(Beginning of Listed entries)

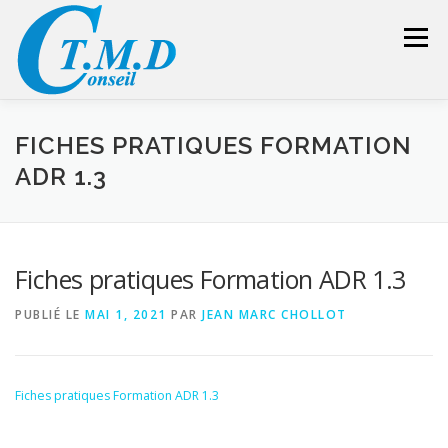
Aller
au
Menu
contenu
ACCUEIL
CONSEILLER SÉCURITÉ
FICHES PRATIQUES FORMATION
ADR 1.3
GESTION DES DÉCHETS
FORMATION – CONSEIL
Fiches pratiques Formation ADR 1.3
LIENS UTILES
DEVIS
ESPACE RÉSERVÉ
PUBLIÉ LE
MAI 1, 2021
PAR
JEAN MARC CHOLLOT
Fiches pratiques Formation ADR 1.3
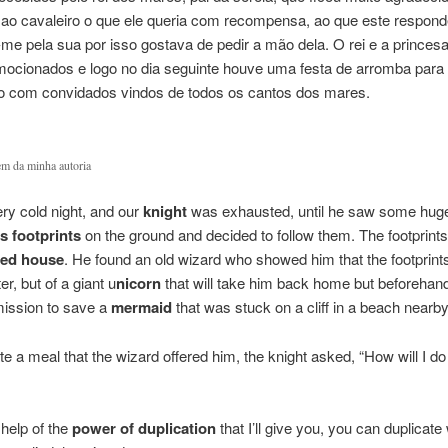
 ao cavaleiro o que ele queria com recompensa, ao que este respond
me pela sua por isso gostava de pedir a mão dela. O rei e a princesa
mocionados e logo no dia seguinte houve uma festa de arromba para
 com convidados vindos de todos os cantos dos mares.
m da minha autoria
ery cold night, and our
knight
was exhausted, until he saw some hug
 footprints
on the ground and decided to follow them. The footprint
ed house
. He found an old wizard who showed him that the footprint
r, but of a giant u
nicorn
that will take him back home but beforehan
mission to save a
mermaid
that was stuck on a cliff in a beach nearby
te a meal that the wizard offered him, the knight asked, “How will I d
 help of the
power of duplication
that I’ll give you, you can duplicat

(End of Listed entries)

* What is required: Only the lines starting at the one that includes "GESTION DES DÉCHETS" and ending at the one that includes "ao cavaleiro o" should be retyped, exactly, from the records above; no pictures.

* Exercise output:
GESTION DES DÉCHETS
FORMATION – CONSEIL
Fiches pratiques Formation ADR 1.3
LIENS UTILES
DEVIS
ESPACE RÉSERVÉ
PUBLIÉ LE
MAI 1, 2021
PAR
JEAN MARC CHOLLOT
Fiches pratiques Formation ADR 1.3
 ao cavaleiro o que ele queria com recompensa, ao que este respond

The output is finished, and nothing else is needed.